I have watched peace people sitting in ditches in the Texas Panhandle in August singing "Kumbayah" in hopes of stopping nuclear war. I have seen them give blood and get arrested for trespassing on their government's property. I have seen them keep silent vigils and hold candlelight marches for peace. I have heard them sing and pray for peace. I have watched them carry funny and touching signs in demonstrations for peace. One thing I have never seen them do is anything that calls for investigation by the FBI.

Clearly, being in favor of peace is not sufficient grounds for an FBI surveillance effort -- right? We don't investigate and start files on people in this country for their political opinions, even opinions so extreme, so extraordinary, so unheard of as believing that war -- on the whole, really -- is not a good thing.

Ah, but perhaps these peace people -- these lovely, gentle, harmless, pacific peace people -- perhaps they are being infiltrated by people who are not real peace people. This has in fact happened in the past -- people with no real interest in peace join peace groups and try to manipulate them for their own purposes.

I am pleased to report that peace people are perfectly well of aware of this, on the qui vive, en garde, ready, prepared to fend off these interlopers. Their rule is simple: "Anyone Who Suggests That a Peace Group Do Anything Illegal Is Automatically Assumed to Be an Agent of the Federal Bureau of Investigation."
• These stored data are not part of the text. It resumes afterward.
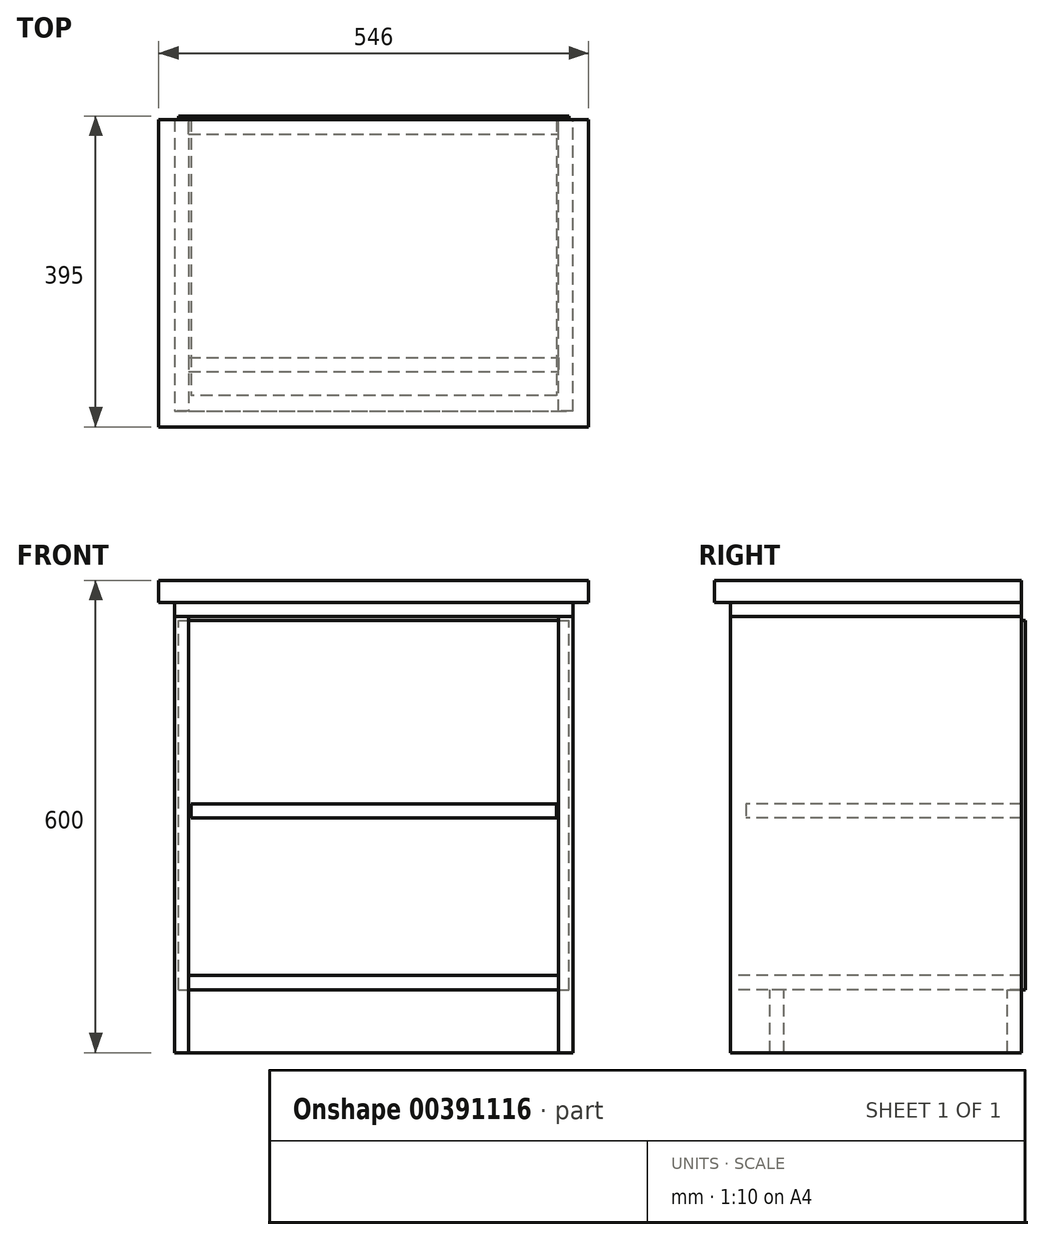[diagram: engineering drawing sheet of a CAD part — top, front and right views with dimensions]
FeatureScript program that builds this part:
annotation { "Feature Type Name" : "Feature", "Feature Type Description" : "" }
export const myFeature = defineFeature(function(context is Context, id is Id, definition is map)
    precondition{}
    {
        {
            assignVariable(context, id + "F0", {"name" : "ThickWood", "anyValue" : 28 * mm});
        }
        {
            assignVariable(context, id + "F1", {"name" : "WoodThickness", "anyValue" : 18 * mm});
        }
        {
            var Q0;
            Q0=qCreatedBy(makeId("Right.planeOp"),FACE);
            var sketch = newSketch(context, id + "F2", { "sketchPlane" : qUnion([Q0])});
            skLineSegment(sketch, "E0.bottom", {"start": v(0, 0) * mm, "end": v(-370, 0) * mm});
            skLineSegment(sketch, "E0.top", {"start": v(0, 554) * mm, "end": v(-370, 554) * mm});
            skLineSegment(sketch, "E0.left", {"start": v(0, 0) * mm, "end": v(0, 554) * mm});
            skLineSegment(sketch, "E0.right", {"start": v(-370, 0) * mm, "end": v(-370, 554) * mm});
            skSolve(sketch);
        }
        {
            var Q0;
            Q0=makeQuery(id+"F2.imprint","IMPRINT",FACE,{"disambiguationData":[TD([[makeQuery(id+"F2.imprint","IMPRINT",EDGE,{"derivedFrom":sQuery(id+"F2.wireOp",EDGE,"E0.bottom")}),-1.0]])]});
            extrude(context, id + "F3", {"entities" : qUnion([Q0]), "depth" : getVariable(context, 'WoodThickness')});
        }
        {
            var Q0;
            Q0=makeQuery(id+"F3.opExtrude","CAP_FACE",FACE,{"disambiguationData":[OSD([sQuery(id+"F2.wireOp",EDGE,"E0.bottom"),sQuery(id+"F2.wireOp",EDGE,"E0.top"),sQuery(id+"F2.wireOp",EDGE,"E0.left"),sQuery(id+"F2.wireOp",EDGE,"E0.right")])],"isStart":false});
            cPlane(context, id + "F4", {"entities" : qUnion([Q0]), "cplaneType" : CPlaneType.OFFSET, "offset" : 470 * mm, "width" : 150 * mm, "height" : 150 * mm});
        }
        {
            var Q0;
            Q0=qCreatedBy(id+"F4.planeOp",FACE);
            var sketch = newSketch(context, id + "F5", { "sketchPlane" : qUnion([Q0])});
            skLineSegment(sketch, "E1.bottom", {"start": v(-370, 554) * mm, "end": v(0, 554) * mm});
            skLineSegment(sketch, "E1.top", {"start": v(-370, 0) * mm, "end": v(0, 0) * mm});
            skLineSegment(sketch, "E1.left", {"start": v(-370, 554) * mm, "end": v(-370, 0) * mm});
            skLineSegment(sketch, "E1.right", {"start": v(0, 554) * mm, "end": v(0, 0) * mm});
            skSolve(sketch);
        }
        {
            var Q0;
            Q0=makeQuery(id+"F5.imprint","IMPRINT",FACE,{"disambiguationData":[TD([[makeQuery(id+"F5.imprint","IMPRINT",EDGE,{"derivedFrom":sQuery(id+"F5.wireOp",EDGE,"E1.bottom")}),-1.0]])]});
            extrude(context, id + "F6", {"entities" : qUnion([Q0]), "depth" : getVariable(context, 'WoodThickness')});
        }
        {
            assignVariable(context, id + "F7", {"name" : "ToeKickDepth", "anyValue" : 50 * mm});
        }
        {
            var Q0;
            Q0=makeQuery(id+"F3.opExtrude","SWEPT_FACE",FACE,{"disambiguationData":[OSD([sQuery(id+"F2.wireOp",EDGE,"E0.right")])]});
            cPlane(context, id + "F8", {"entities" : qUnion([Q0]), "cplaneType" : CPlaneType.OFFSET, "offset" : getVariable(context, 'ToeKickDepth'), "oppositeDirection" : true, "width" : 150 * mm, "height" : 150 * mm});
        }
        {
            var Q0;
            Q0=qCreatedBy(id+"F8.planeOp",FACE);
            var sketch = newSketch(context, id + "F9", { "sketchPlane" : qUnion([Q0])});
            skLineSegment(sketch, "E2.bottom", {"start": v(18, 0) * mm, "end": v(488, 0) * mm});
            skLineSegment(sketch, "E2.top", {"start": v(18, 80) * mm, "end": v(488, 80) * mm});
            skLineSegment(sketch, "E2.left", {"start": v(18, 0) * mm, "end": v(18, 80) * mm});
            skLineSegment(sketch, "E2.right", {"start": v(488, 0) * mm, "end": v(488, 80) * mm});
            skSolve(sketch);
        }
        {
            var Q0;
            Q0=makeQuery(id+"F9.imprint","IMPRINT",FACE,{"disambiguationData":[TD([[makeQuery(id+"F9.imprint","IMPRINT",EDGE,{"derivedFrom":sQuery(id+"F9.wireOp",EDGE,"E2.bottom")}),1.0]])]});
            extrude(context, id + "F10", {"entities" : qUnion([Q0]), "oppositeDirection" : true, "depth" : getVariable(context, 'WoodThickness')});
        }
        {
            var Q0;
            Q0=makeQuery(id+"F6.opExtrude","SWEPT_FACE",FACE,{"disambiguationData":[OSD([sQuery(id+"F5.wireOp",EDGE,"E1.right")])]});
            var sketch = newSketch(context, id + "F11", { "sketchPlane" : qUnion([Q0])});
            skLineSegment(sketch, "E3.0.0", {"start": v(-18, 80) * mm, "end": v(-488, 80) * mm});
            skLineSegment(sketch, "E3.0.1", {"start": v(-488, 80) * mm, "end": v(-488, 0) * mm});
            skLineSegment(sketch, "E3.0.2", {"start": v(-488, 0) * mm, "end": v(-18, 0) * mm});
            skLineSegment(sketch, "E3.0.3", {"start": v(-18, 0) * mm, "end": v(-18, 80) * mm});
            skSolve(sketch);
        }
        {
            var Q0;
            Q0=makeQuery(id+"F11.imprint","IMPRINT",FACE,{"disambiguationData":[TD([[makeQuery(id+"F11.imprint","IMPRINT",EDGE,{"derivedFrom":sQuery(id+"F11.wireOp",EDGE,"E3.0.0")}),1.0]])]});
            extrude(context, id + "F12", {"entities" : qUnion([Q0]), "oppositeDirection" : true, "depth" : getVariable(context, 'WoodThickness')});
        }
        {
            var Q0;
            Q0=makeQuery(id+"F12.opExtrude","SWEPT_FACE",FACE,{"disambiguationData":[OSD([sQuery(id+"F11.wireOp",EDGE,"E3.0.0")])]});
            var sketch = newSketch(context, id + "F13", { "sketchPlane" : qUnion([Q0])});
            skLineSegment(sketch, "E4.bottom", {"start": v(18, 0) * mm, "end": v(488, 0) * mm});
            skLineSegment(sketch, "E4.top", {"start": v(18, -370) * mm, "end": v(488, -370) * mm});
            skLineSegment(sketch, "E4.left", {"start": v(18, 0) * mm, "end": v(18, -370) * mm});
            skLineSegment(sketch, "E4.right", {"start": v(488, 0) * mm, "end": v(488, -370) * mm});
            skSolve(sketch);
        }
        {
            var Q0;
            {var subQ0=sQuery(id+"F13.wireOp",EDGE,"E4.top");Q0=makeQuery(id+"F13.imprint","IMPRINT",FACE,{"disambiguationData":[TD([[makeQuery(id+"F13.imprint","IMPRINT",EDGE,{"derivedFrom":subQ0}),1.0]])]});}
            var Q1;
            {var subQ0=sQuery(id+"F13.wireOp",EDGE,"E4.bottom");Q1=makeQuery(id+"F13.imprint","IMPRINT",FACE,{"disambiguationData":[TD([[makeQuery(id+"F13.imprint","IMPRINT",EDGE,{"derivedFrom":subQ0}),-1.0]])]});}
            extrude(context, id + "F14", {"entities" : qUnion([Q0, Q1]), "depth" : getVariable(context, 'WoodThickness')});
        }
        {
            var Q0;
            Q0=makeQuery(id+"F3.opExtrude","SWEPT_FACE",FACE,{"disambiguationData":[OSD([sQuery(id+"F2.wireOp",EDGE,"E0.top")])]});
            var sketch = newSketch(context, id + "F15", { "sketchPlane" : qUnion([Q0])});
            skLineSegment(sketch, "E5.bottom", {"start": v(0, 0) * mm, "end": v(506, 0) * mm});
            skLineSegment(sketch, "E5.top", {"start": v(0, -370) * mm, "end": v(506, -370) * mm});
            skLineSegment(sketch, "E5.left", {"start": v(0, 0) * mm, "end": v(0, -370) * mm});
            skLineSegment(sketch, "E5.right", {"start": v(506, 0) * mm, "end": v(506, -370) * mm});
            skSolve(sketch);
        }
        {
            var Q0;
            {var subQ2=sQuery(id+"F15.wireOp",EDGE,"E5.right");Q0=makeQuery(id+"F15.imprint","IMPRINT",FACE,{"disambiguationData":[TD([[makeQuery(id+"F15.imprint","IMPRINT",EDGE,{"derivedFrom":subQ2}),-1.0]])]});}
            var Q1;
            {var subQ0=sQuery(id+"F15.wireOp",EDGE,"E5.left");Q1=makeQuery(id+"F15.imprint","IMPRINT",FACE,{"disambiguationData":[TD([[makeQuery(id+"F15.imprint","IMPRINT",EDGE,{"derivedFrom":subQ0}),1.0]])]});}
            extrude(context, id + "F16", {"entities" : qUnion([Q0, Q1]), "depth" : getVariable(context, 'WoodThickness')});
        }
        {
            var Q0;
            Q0=makeQuery(id+"F16.opExtrude","CAP_FACE",FACE,{"disambiguationData":[OSD([sQuery(id+"F15.wireOp",EDGE,"E5.bottom"),sQuery(id+"F15.wireOp",EDGE,"E5.top"),sQuery(id+"F15.wireOp",EDGE,"E5.left"),sQuery(id+"F15.wireOp",EDGE,"E5.right")])],"isStart":false});
            var sketch = newSketch(context, id + "F17", { "sketchPlane" : qUnion([Q0])});
            skLineSegment(sketch, "E6.bottom", {"start": v(-20, 0) * mm, "end": v(526, 0) * mm});
            skLineSegment(sketch, "E6.top", {"start": v(-20, -390) * mm, "end": v(526, -390) * mm});
            skLineSegment(sketch, "E6.left", {"start": v(-20, 0) * mm, "end": v(-20, -390) * mm});
            skLineSegment(sketch, "E6.right", {"start": v(526, 0) * mm, "end": v(526, -390) * mm});
            skSolve(sketch);
        }
        {
            var Q0;
            Q0=makeQuery(id+"F17.imprint","IMPRINT",FACE,{"disambiguationData":[TD([[makeQuery(id+"F17.imprint","IMPRINT",EDGE,{"derivedFrom":makeQuery(id+"F16.opExtrude","CAP_EDGE",EDGE,{"disambiguationData":[OSD([sQuery(id+"F15.wireOp",EDGE,"E5.top")])],"isStart":false})}),1.0]])]});
            var Q1;
            Q1=makeQuery(id+"F17.imprint","IMPRINT",FACE,{"disambiguationData":[TD([[makeQuery(id+"F17.imprint","IMPRINT",EDGE,{"derivedFrom":sQuery(id+"F17.wireOp",EDGE,"E6.top")}),1.0]])]});
            extrude(context, id + "F18", {"entities" : qUnion([Q0, Q1]), "depth" : getVariable(context, 'ThickWood')});
        }
        {
            var Q0;
            Q0=makeQuery(id+"F14.opExtrude","CAP_FACE",FACE,{"disambiguationData":[OSD([sQuery(id+"F13.wireOp",EDGE,"E4.bottom"),sQuery(id+"F13.wireOp",EDGE,"E4.top"),sQuery(id+"F13.wireOp",EDGE,"E4.left"),sQuery(id+"F13.wireOp",EDGE,"E4.right")])],"isStart":false});
            cPlane(context, id + "F19", {"entities" : qUnion([Q0]), "cplaneType" : CPlaneType.OFFSET, "offset" : 200 * mm, "width" : 150 * mm, "height" : 150 * mm});
        }
        {
            var Q0;
            Q0=qCreatedBy(id+"F19.planeOp",FACE);
            var sketch = newSketch(context, id + "F20", { "sketchPlane" : qUnion([Q0])});
            skLineSegment(sketch, "E7.bottom", {"start": v(485, 0) * mm, "end": v(21, 0) * mm});
            skLineSegment(sketch, "E7.top", {"start": v(485, -350) * mm, "end": v(21, -350) * mm});
            skLineSegment(sketch, "E7.left", {"start": v(485, 0) * mm, "end": v(485, -350) * mm});
            skLineSegment(sketch, "E7.right", {"start": v(21, 0) * mm, "end": v(21, -350) * mm});
            skSolve(sketch);
        }
        {
            var Q0;
            Q0=makeQuery(id+"F20.imprint","IMPRINT",FACE,{"disambiguationData":[TD([[makeQuery(id+"F20.imprint","IMPRINT",EDGE,{"derivedFrom":sQuery(id+"F20.wireOp",EDGE,"E7.bottom")}),1.0]])]});
            extrude(context, id + "F21", {"entities" : qUnion([Q0]), "depth" : getVariable(context, 'WoodThickness')});
        }
        {
            assignVariable(context, id + "F22", {"name" : "BackingThickness", "anyValue" : 5 * mm});
        }
        {
            var Q0;
            Q0=makeQuery(id+"F3.opExtrude","SWEPT_FACE",FACE,{"disambiguationData":[OSD([sQuery(id+"F2.wireOp",EDGE,"E0.left")])]});
            var sketch = newSketch(context, id + "F23", { "sketchPlane" : qUnion([Q0])});
            skLineSegment(sketch, "E8.bottom", {"start": v(-5, 80) * mm, "end": v(-501, 80) * mm});
            skLineSegment(sketch, "E8.top", {"start": v(-5, 549) * mm, "end": v(-501, 549) * mm});
            skLineSegment(sketch, "E8.left", {"start": v(-5, 80) * mm, "end": v(-5, 549) * mm});
            skLineSegment(sketch, "E8.right", {"start": v(-501, 80) * mm, "end": v(-501, 549) * mm});
            skSolve(sketch);
        }
        {
            var Q0;
            {var subQ4=sQuery(id+"F23.wireOp",EDGE,"E8.top");Q0=makeQuery(id+"F23.imprint","IMPRINT",FACE,{"disambiguationData":[TD([[makeQuery(id+"F23.imprint","IMPRINT",EDGE,{"derivedFrom":subQ4}),1.0]])]});}
            extrude(context, id + "F24", {"entities" : qUnion([Q0]), "depth" : getVariable(context, 'BackingThickness')});
        }
    });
This rule stems from years of painful practical experience with FBI efforts to spoil, stain and blacken the reputation of the peace movement. Consequently, you can understand the peace people being ill at ease over the news that their tax dollars are now being used by the FBI to spy on them.

But don't peaceniks get arrested a lot? A few of them do -- the American Civil Liberties Union is now investigating over 300 cases of peace protesters who were arrested unfairly and-or violently during the lead-up to the war in Iraq, using videotape of the arrests -- a tactic that the FBI memo outlining the new crackdown describes as "intimidation" against the police.
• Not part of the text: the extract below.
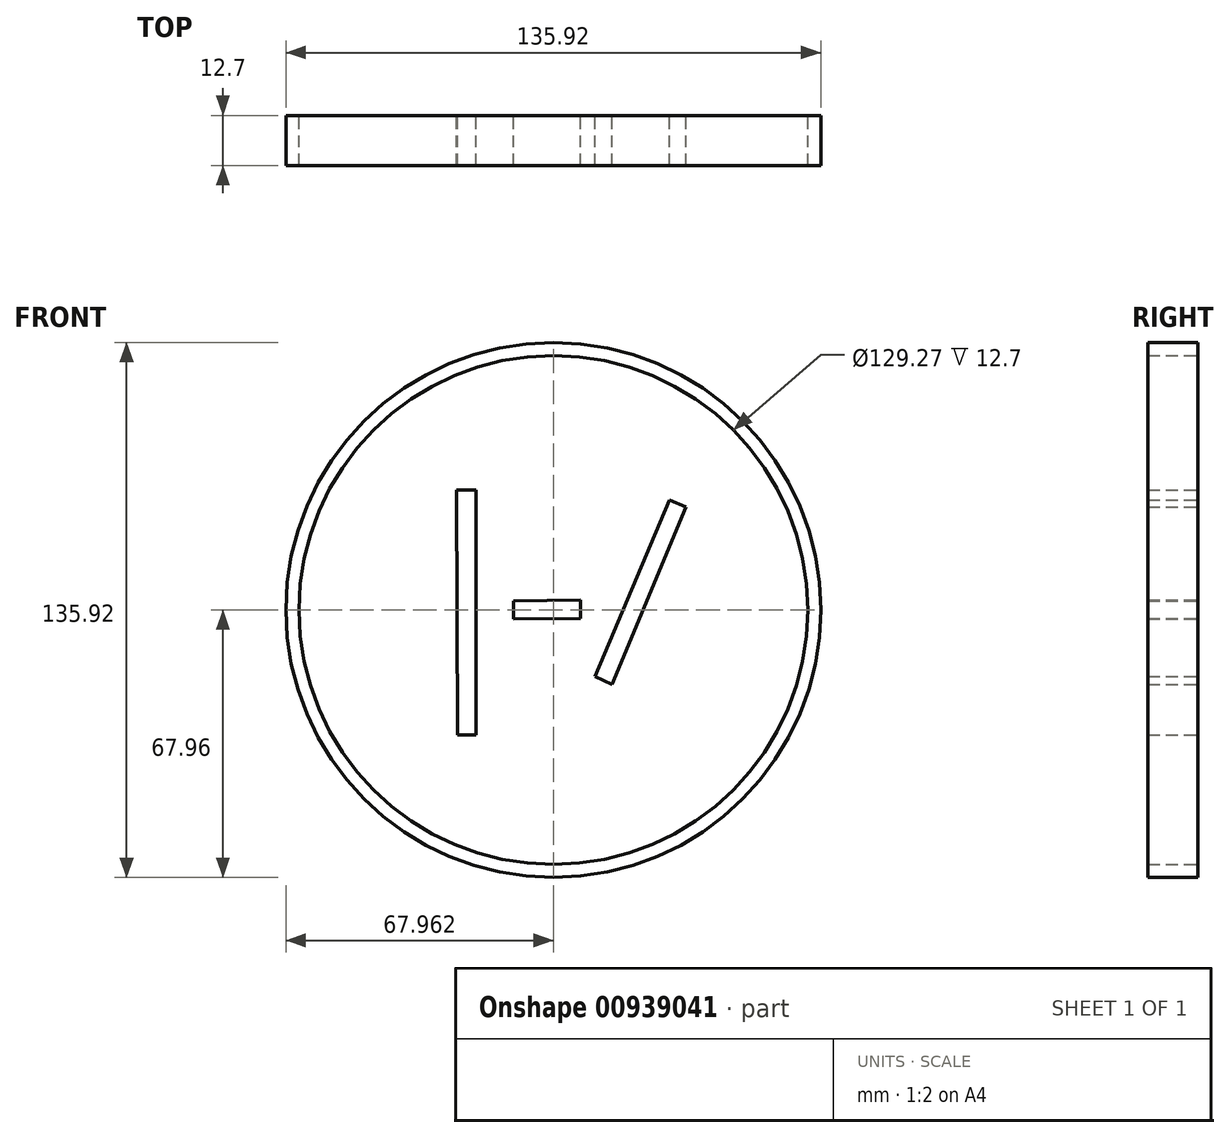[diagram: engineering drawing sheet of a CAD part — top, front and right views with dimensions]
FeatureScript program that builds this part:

Some peace people also use civil disobedience as a tactic. For those who need a refresher course, civil disobedience -- as opposed to just getting arrested at a demo -- is deliberately breaking a law you consider unjust and being prepared to pay the legal penalty for doing so. Those engaging in civil disobedience do not attempt to avoid or evade arrest, they go willingly, often limply, and stay in jail singing "Kumbayah" as long as the law prescribes. Not a public menace.

So just whom is the FBI attempting to infiltrate and foil here? Why, it turns out, anarchists -- anarchists have been associated with demonstrations against world trade agreements, it says right in the FBI memo, and protests against the International Monetary Fund and the World Bank. Furthermore, these anarchists wear black masks and run around breaking store windows, a tactic that is not only a breach of the peace but also considerably less effective against GATT and NAFTA than singing "Kumbayah."

So, I have a question -- really just a suggestion here: If the FBI is worried about anarchists opposed to free trade agreements, why doesn't the FBI infiltrate anarchist groups that are opposed to free trade agreements, instead of the peace movement? Eh? Why should one's freedom be undermined or should one be a suspect because one is for peace? Are we not allowed to be for peace? What would Jesus say?

In a repeated pattern -- Phoenix; Evansville, Ind.; Kalamazoo, Mich.; St. Louis; Trenton, N.J.; Albuquerque, N.M.; Neville Island, Pa.; Columbia, S.C.; Houston; Richmond, Va.; and Washington, D.C. -- protesters holding anti-Bush signs or antiwar signs have been either arrested or segregated further away, often into so-called "free speech zones," while demonstrators with pro-Bush signs are allowed within hollering distance of the president.

Since when have one's constitutional rights depended on one's political opinions? I have news for the Bush administration: This country is a free speech zone. There are no zoning ordinances that apply to our rights. Freedom is a beautiful thing, and it is fantastic to come to a country where people are free to express their views. Let us give thanks.